GOAL OF THE EXERCISE: Once the line containing "Gene therapy programs remain among the most" is found in the data below, output that line and every line after it through the last, unchanged and with nothing else.

BEGIN PROVIDED RECORDS

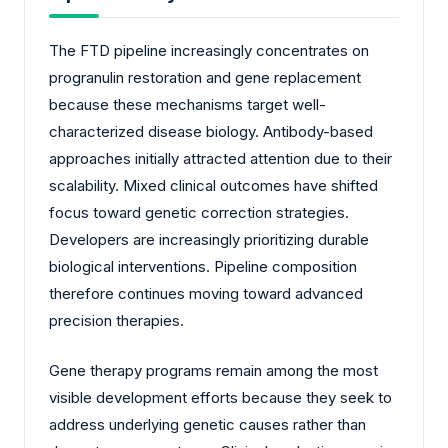
The FTD pipeline increasingly concentrates on
progranulin restoration and gene replacement
because these mechanisms target well-
characterized disease biology. Antibody-based
approaches initially attracted attention due to their
scalability. Mixed clinical outcomes have shifted
focus toward genetic correction strategies.
Developers are increasingly prioritizing durable
biological interventions. Pipeline composition
therefore continues moving toward advanced
precision therapies.
Gene therapy programs remain among the most
visible development efforts because they seek to
address underlying genetic causes rather than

END PROVIDED RECORDS

ANSWER FOR THIS EXERCISE:
Gene therapy programs remain among the most
visible development efforts because they seek to
address underlying genetic causes rather than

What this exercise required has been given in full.